> EXERCISE PROMPT
Repeat verbatim, and only, the lines of the data below, beginning at the line that contains "(멜란지 분홍 색상)" and stopping after the line that contains "Зубна щітка силіконова на палець, рожева".

> DATA FOR ANALYSIS
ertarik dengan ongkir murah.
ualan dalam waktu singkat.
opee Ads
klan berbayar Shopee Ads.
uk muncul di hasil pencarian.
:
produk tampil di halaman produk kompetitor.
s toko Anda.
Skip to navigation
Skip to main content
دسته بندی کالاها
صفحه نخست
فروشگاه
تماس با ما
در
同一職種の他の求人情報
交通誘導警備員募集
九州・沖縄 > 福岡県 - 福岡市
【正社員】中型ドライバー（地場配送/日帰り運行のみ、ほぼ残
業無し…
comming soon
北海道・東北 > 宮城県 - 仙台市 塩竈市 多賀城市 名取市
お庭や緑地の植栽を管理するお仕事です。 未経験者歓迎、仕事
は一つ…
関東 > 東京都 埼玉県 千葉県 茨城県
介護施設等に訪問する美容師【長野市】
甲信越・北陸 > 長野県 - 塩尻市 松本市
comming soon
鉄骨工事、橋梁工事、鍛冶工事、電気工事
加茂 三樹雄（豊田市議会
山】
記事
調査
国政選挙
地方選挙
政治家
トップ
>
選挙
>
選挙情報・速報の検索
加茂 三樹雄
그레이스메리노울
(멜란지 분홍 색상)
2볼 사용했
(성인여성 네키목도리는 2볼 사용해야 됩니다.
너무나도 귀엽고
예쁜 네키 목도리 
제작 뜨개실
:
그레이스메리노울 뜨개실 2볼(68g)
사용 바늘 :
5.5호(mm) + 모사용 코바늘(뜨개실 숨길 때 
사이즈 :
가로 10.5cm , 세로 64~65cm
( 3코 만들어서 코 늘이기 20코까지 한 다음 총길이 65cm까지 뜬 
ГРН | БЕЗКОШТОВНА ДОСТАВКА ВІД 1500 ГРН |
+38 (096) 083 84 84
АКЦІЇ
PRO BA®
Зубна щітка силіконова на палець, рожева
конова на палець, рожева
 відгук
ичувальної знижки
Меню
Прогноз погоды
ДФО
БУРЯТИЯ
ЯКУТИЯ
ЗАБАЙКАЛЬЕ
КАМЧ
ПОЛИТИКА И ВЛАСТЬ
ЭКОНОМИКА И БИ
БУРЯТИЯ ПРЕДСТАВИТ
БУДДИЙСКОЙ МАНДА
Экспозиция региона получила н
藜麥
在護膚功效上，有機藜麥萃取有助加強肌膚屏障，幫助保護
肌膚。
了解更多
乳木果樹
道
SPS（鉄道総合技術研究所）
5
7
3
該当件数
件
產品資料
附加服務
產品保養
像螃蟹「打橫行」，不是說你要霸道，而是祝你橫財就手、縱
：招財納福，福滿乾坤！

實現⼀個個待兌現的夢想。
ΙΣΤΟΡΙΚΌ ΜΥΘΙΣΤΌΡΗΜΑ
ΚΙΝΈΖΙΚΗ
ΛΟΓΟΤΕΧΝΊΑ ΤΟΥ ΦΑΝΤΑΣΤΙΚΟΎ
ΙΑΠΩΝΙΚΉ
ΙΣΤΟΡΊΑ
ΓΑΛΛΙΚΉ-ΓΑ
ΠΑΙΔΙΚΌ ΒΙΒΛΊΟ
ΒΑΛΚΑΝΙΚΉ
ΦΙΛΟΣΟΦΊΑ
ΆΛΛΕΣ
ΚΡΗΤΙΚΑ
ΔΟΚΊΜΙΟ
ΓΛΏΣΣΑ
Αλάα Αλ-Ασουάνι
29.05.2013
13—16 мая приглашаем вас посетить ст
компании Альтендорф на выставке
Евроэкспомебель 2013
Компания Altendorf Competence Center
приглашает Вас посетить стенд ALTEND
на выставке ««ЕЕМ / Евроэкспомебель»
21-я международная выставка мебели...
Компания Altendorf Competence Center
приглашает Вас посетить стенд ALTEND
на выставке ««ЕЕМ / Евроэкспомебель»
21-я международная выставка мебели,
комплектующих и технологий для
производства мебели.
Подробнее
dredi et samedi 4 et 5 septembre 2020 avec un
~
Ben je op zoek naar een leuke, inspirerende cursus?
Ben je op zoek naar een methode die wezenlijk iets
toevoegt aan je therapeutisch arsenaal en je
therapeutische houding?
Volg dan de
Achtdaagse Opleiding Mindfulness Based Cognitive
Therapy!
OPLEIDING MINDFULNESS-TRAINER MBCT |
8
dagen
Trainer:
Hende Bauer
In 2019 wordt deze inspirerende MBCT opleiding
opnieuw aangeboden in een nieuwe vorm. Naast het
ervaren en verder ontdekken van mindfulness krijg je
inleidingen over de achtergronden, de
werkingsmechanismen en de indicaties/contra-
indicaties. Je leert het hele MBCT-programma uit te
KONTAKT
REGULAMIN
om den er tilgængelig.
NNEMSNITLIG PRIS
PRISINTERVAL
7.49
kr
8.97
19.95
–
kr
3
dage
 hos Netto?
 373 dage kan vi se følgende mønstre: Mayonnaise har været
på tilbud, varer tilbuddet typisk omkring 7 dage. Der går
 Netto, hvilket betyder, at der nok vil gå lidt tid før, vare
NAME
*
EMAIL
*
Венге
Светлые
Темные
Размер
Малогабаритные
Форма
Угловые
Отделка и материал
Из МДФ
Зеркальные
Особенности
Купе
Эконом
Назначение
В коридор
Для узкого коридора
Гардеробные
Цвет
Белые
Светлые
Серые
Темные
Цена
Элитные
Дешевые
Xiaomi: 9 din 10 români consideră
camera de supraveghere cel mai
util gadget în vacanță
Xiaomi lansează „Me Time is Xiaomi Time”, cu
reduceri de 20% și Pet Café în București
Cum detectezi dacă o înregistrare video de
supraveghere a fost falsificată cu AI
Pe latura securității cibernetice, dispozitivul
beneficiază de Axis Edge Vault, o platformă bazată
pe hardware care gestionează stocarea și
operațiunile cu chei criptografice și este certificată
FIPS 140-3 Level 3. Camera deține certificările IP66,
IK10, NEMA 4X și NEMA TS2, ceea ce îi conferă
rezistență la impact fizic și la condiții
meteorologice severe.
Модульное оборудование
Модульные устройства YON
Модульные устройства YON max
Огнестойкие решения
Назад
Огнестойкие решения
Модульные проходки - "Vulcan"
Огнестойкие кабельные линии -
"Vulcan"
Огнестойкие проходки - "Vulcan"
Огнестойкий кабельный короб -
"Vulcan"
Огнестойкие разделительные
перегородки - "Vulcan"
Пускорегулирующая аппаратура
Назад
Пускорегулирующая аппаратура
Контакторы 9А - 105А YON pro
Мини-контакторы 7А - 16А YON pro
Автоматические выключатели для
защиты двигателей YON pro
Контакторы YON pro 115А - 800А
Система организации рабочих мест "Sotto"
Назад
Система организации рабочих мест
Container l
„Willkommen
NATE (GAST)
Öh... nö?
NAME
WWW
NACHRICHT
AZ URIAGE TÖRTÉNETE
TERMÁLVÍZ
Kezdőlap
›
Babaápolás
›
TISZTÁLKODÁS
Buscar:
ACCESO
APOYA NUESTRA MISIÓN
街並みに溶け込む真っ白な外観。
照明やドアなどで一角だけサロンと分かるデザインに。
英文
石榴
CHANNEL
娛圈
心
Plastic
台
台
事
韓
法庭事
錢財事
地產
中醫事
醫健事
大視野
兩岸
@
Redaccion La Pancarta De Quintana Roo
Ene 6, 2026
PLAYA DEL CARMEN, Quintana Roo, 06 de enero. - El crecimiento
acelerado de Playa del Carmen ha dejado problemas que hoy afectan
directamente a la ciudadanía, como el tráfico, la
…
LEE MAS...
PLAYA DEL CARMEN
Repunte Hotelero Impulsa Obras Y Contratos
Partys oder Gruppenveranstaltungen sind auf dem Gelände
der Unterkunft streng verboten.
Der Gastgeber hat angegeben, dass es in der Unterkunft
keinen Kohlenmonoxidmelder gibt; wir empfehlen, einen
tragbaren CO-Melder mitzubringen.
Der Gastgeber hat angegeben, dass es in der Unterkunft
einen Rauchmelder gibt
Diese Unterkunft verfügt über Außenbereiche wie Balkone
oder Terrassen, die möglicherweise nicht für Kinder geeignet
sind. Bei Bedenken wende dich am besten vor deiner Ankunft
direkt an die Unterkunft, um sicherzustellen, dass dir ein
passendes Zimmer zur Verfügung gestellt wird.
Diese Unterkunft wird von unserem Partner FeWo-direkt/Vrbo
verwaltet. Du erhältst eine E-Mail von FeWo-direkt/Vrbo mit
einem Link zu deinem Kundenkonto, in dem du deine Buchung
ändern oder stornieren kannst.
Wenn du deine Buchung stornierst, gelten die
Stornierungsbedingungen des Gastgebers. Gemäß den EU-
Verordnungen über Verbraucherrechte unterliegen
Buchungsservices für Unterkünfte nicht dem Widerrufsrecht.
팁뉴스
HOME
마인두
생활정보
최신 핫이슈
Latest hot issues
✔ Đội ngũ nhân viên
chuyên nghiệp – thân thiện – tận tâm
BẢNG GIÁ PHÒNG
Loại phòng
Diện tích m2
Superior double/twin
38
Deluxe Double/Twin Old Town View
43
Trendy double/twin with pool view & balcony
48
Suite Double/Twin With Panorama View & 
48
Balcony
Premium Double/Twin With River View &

> RESPONSE TO THIS EXERCISE
(멜란지 분홍 색상)
2볼 사용했
(성인여성 네키목도리는 2볼 사용해야 됩니다.
너무나도 귀엽고
예쁜 네키 목도리 
제작 뜨개실
:
그레이스메리노울 뜨개실 2볼(68g)
사용 바늘 :
5.5호(mm) + 모사용 코바늘(뜨개실 숨길 때 
사이즈 :
가로 10.5cm , 세로 64~65cm
( 3코 만들어서 코 늘이기 20코까지 한 다음 총길이 65cm까지 뜬 
ГРН | БЕЗКОШТОВНА ДОСТАВКА ВІД 1500 ГРН |
+38 (096) 083 84 84
АКЦІЇ
PRO BA®
Зубна щітка силіконова на палець, рожева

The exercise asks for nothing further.